[Assignment]
Across the listing, the lines that include "first" must be tallied and reported as a bare number.

[Given entries]

--------

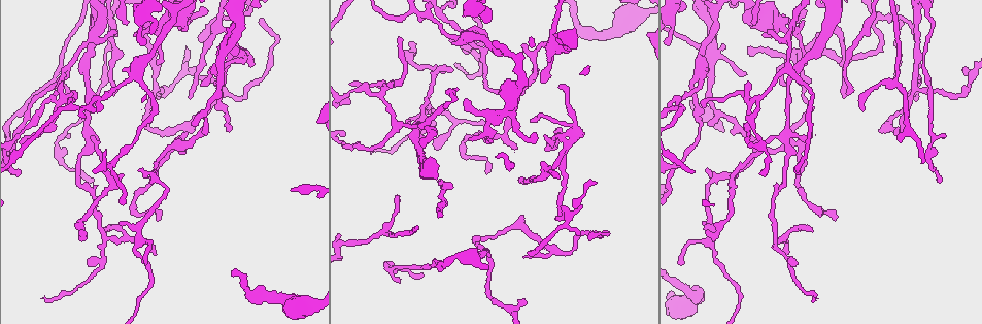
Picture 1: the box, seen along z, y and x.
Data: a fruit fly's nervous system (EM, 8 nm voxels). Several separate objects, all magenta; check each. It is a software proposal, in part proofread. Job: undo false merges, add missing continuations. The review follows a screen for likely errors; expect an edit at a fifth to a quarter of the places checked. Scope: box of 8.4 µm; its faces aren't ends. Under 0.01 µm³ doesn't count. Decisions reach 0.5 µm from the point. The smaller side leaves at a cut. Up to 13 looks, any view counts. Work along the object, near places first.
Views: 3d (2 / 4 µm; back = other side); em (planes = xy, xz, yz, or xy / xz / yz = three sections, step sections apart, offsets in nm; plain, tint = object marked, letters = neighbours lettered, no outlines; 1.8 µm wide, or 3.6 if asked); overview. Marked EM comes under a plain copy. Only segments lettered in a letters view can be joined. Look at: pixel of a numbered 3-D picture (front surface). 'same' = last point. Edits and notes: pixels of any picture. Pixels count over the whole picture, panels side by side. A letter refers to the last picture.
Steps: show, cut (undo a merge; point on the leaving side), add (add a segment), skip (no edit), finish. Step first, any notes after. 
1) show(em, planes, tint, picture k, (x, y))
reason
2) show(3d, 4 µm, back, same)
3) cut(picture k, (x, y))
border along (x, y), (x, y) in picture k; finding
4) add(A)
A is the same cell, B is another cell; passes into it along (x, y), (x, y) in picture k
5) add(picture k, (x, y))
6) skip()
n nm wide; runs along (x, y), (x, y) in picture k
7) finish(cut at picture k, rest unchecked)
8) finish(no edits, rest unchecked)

show(3d, 4 µm, back, picture 1, (811, 47))
narrows sharply

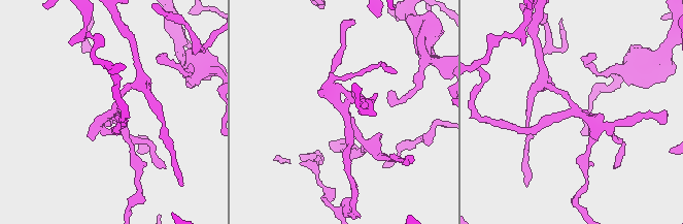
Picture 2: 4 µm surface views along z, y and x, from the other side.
show(em, planes, letters, picture 2, (578, 110))
4 arms; shape alone is not enough

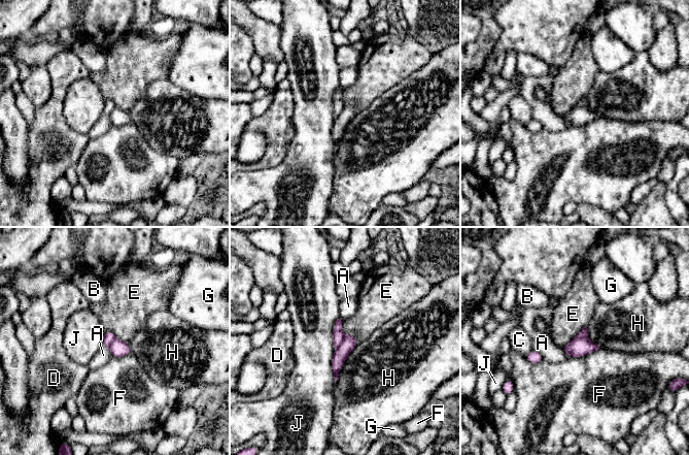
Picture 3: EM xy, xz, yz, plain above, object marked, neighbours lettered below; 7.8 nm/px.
skip()
A, B, C, D, E, F, G, H and J are other cells; border along (342, 321), (342, 331), (357, 343) in picture 3; one neuron here

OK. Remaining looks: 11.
show(em, yz, step 4, letters, picture 1, (463, 102))
branch stops here

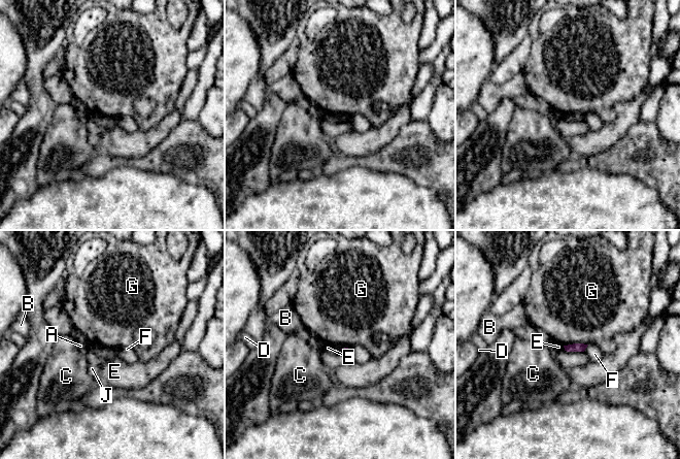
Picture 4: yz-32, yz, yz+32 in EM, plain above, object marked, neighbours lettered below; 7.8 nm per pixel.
skip()
A, B, C, D, E, F, G and J are other cells; border along (587, 343), (571, 342), (564, 346) in picture 4; no lettered segment goes on from it

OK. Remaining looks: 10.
show(3d, 4 µm, picture 1, (380, 95))
four-way junction

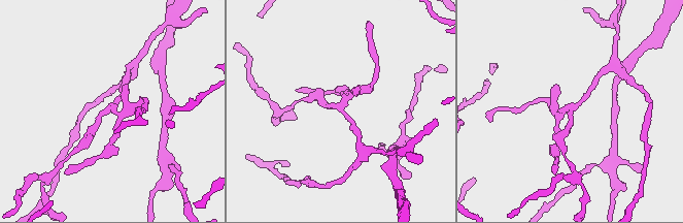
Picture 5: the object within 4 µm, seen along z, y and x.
show(em, xy, step 4, tint, picture 5, (571, 110))
now the EM

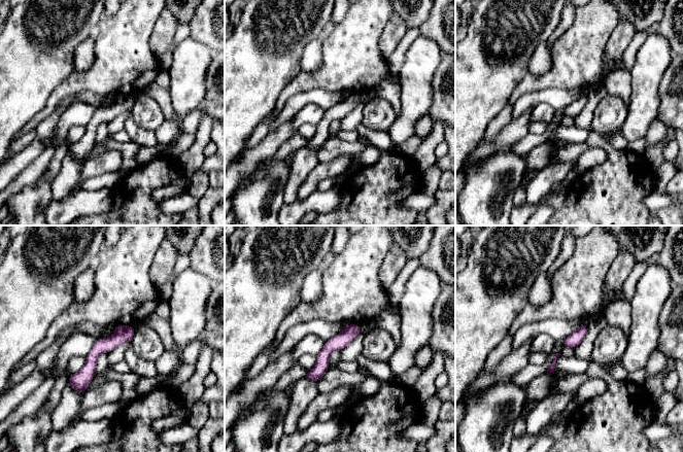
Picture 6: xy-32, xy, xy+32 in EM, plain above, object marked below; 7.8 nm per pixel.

--------

[Response below]
2